Post-gastrectomy bone disease may arise secondary to total or partial gastrectomy. The exact nature of the bone defect is unknown, although both osteoporosis and osteomalacia have been found. The incidence of osteoporosis is between 32% and 42%. These patients are associated with an increased risk of fracture. There is no difference in risk for post-gastrectomy bone disease between those undergoing a BillrothⅠand Ⅱ procedure.

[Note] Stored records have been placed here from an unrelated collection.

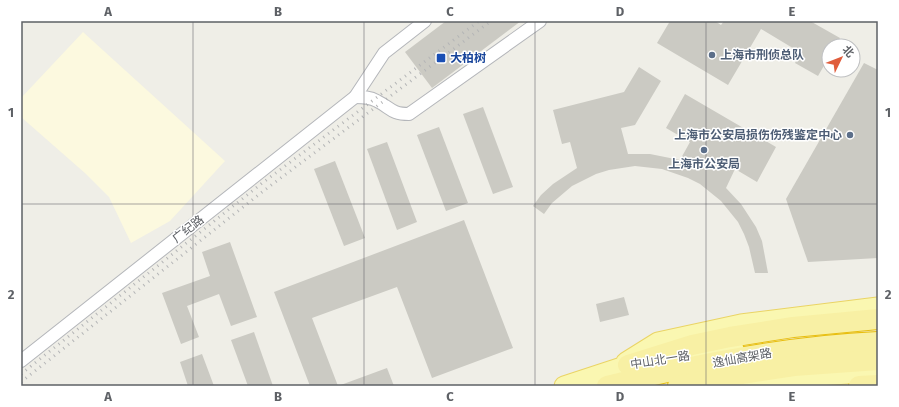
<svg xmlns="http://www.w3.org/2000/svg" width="899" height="407" font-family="'Fira Sans','Noto Sans SC',sans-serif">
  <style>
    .commercial { fill: #fcf9df }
    .building { fill: #cbcac3 }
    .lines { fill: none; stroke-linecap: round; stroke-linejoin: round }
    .minor-casing { stroke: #b4b6ba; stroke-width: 14 }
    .primary-casing { stroke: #ead465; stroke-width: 21 }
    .trunk-casing { stroke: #e8be0e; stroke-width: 22 }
    .minor { stroke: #fff; stroke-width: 12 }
    .primary { stroke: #faf7b1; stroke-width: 19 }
    .trunk { stroke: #f8f0a4; stroke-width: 20 }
    .rail { stroke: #b4b5b6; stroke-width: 3; stroke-dasharray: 1 5; stroke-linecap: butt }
    .grid { fill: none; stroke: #5e6166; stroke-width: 1; stroke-opacity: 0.55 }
    .service-dot { fill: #5c6f8a; stroke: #fff; stroke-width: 1.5 }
    .transit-dot { fill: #1a4fb4; stroke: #fff; stroke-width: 1.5 }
    .labels { text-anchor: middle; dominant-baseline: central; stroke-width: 3; stroke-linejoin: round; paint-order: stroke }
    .service-label { font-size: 12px; font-weight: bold; fill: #4e5e75; stroke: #fff; text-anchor: start }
    .transit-label { font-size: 12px; font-weight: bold; fill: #164399; stroke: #fff; text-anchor: start }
    .street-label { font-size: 12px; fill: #5e6166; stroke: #fff }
    .neatline { fill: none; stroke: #5e6166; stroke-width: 1.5 }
    .grid-label { font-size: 13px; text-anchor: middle; font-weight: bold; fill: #5e6166 }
  </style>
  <rect width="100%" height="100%" fill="#efeee7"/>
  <path class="commercial" d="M83 32 225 161 170 221 131 243 109 197 86 174 21 117V98Z"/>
  <g class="building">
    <path d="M446 21H521L432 88 405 52Z"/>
    <path d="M670 21H715L721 25 724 21H810L840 38 835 46H829V57L818 76 795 63 801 53 761 29 728 85 657 43Z"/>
    <path d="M864 63 878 70V258L808 262 786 199Z"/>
    <path d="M639 67 661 81 635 125 621 128 628 154H650L680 160 690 142 666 128 685 94 776 147 757 182 735 169 726 188 741 204 756 227 762 241 768 273H755L749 247 744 234 738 222 721 201 700 184 688 178 662 169 635 166 609 170 596 174 572 186 552 203 544 214 533 206 541 195 553 184 577 168 570 142 562 144 553 110 624 92Z"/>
    <path d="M483 107 513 187 493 194 463 114Z"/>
    <path d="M439 127 468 203 446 211 417 135Z"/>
    <path d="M387 142 417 222 397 230 367 149Z"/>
    <path d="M335 161 365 238 344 246 314 169Z"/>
    <path d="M464 220 513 348 432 378 397 287 312 318 338 386H310L274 292Z"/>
    <path d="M230 242 257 317 231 326 219 294 187 306 199 337 181 344 162 293 210 276 202 252Z"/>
    <path d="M624 297 629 315 600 322 596 304Z"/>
    <path d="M254 332 273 386H248L231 340Z"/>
    <path d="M202 354 214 386H188L180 362Z"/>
    <path d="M387 368 394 386H338Z"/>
  </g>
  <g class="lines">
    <defs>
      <g id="minor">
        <path d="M355 97C363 97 370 97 377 101 391 108 391 114 409 114L540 21"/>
        <path d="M21 361 355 97 384 53 425 21"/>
      </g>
      <g id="primary">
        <path d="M626 362 658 342 741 324 878 307"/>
        <path d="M564 386 628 365 734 349"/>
        <path d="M733 386 773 379 878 372"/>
      </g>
      <g id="trunk">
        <path d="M628 365 692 345 730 337 793 327 878 319"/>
        <path d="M607 386C696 364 787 346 878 342"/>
        <path d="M678 386 715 378 794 366 878 360"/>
        <path d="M859 386 878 385"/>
      </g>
    </defs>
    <use href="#minor" class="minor-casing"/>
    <use href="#primary" class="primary-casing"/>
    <use href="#trunk" class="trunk-casing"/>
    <use href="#minor" class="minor"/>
    <use href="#primary" class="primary"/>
    <use href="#trunk" class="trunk"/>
    <g class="rail">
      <path d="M21 374 261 184 479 21"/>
      <path d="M21 382 266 189 491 21"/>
    </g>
  </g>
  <path class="grid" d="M193 21V386M364 21V386M535 21V386M706 21V386M21 204H878"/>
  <g class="service-dot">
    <circle cx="712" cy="55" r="4"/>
    <circle cx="850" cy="135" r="4"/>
    <circle cx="704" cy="150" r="4"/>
  </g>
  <rect class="transit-dot" x="436" y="53" width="10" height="10" rx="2"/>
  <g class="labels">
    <g class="service-label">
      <text x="720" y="55">上海市刑侦总队</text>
      <text x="842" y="135" text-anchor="end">上海市公安局损伤伤残鉴定中心</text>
      <text x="704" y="164" text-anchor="middle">上海市公安局</text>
    </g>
    <g class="transit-label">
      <text x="450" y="58">大柏树</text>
    </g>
    <g class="street-label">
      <text transform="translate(188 229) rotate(-38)">广纪路</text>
      <text transform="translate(742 358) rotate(-10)">逸仙高架路</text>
      <text transform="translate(660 360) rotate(-9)">中山北一路</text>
    </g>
  </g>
  <rect width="899" height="407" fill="none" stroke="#ffffff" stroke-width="44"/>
  <g transform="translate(841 58) rotate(47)"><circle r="19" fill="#ffffff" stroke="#bfc0c2"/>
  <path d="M0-3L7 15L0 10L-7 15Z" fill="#e05d3c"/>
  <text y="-6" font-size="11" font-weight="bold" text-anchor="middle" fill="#5e6166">北</text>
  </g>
  <rect x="22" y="22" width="855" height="363" class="neatline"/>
  <g class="grid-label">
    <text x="108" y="16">A</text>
    <text x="278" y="16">B</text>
    <text x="450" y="16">C</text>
    <text x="620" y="16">D</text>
    <text x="792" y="16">E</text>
    <text x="11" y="117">1</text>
    <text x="888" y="117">1</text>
    <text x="11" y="299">2</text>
    <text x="888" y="299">2</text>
    <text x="108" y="401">A</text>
    <text x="278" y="401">B</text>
    <text x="450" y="401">C</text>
    <text x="620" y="401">D</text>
    <text x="792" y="401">E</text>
  </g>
</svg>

Recent studies have confirmed normal intestinal absorption of vitamin D in post-gastrectomy patients, although patients with post-gastrectomy steatorrhea have abnormal vitamin D absorption. Post-gastrectomy patients may alter their diet, and reduced serum 25-hydroxy-vitamin D level may in part reflect reduced dietary intake of vitamin D. Serum calcium and phosphate levels are most often normal post-gastrectomy, although calcium levels may be normal as a result of mobilization of calcium from bone. sALP, vitamin D metabolites and parathyroid hormone levels are variable post-gastrectomy. Patients who are at least 10 years post-gastrectomy (especially postmenopausal women, men aged > 50 years, and patients with low-trauma fractures), should undergo DXA testing.
Innovations and breakthroughs
This study confirms previous observations that the prevalence of osteoporosis is high in patients following gastrectomy. As noted previously, there is no difference in BMD and osteoporosis rate among patients undergoing Billroth Ⅰ, Billroth Ⅱ and Roux-en-Y reconstruction. A number of variables have been assessed in an attempt to identify factors that predispose to reduced BMD post-gastrectomy. The authors identified that hemoglobin level and age in men and back pain in women were independent risk factors of osteoporosis, by multivariate analysis. Increased time from surgery did not correlate with lower BMD.
This is an interesting paper from South Korea. The data presented are clear and concise and have been described clearly in the text.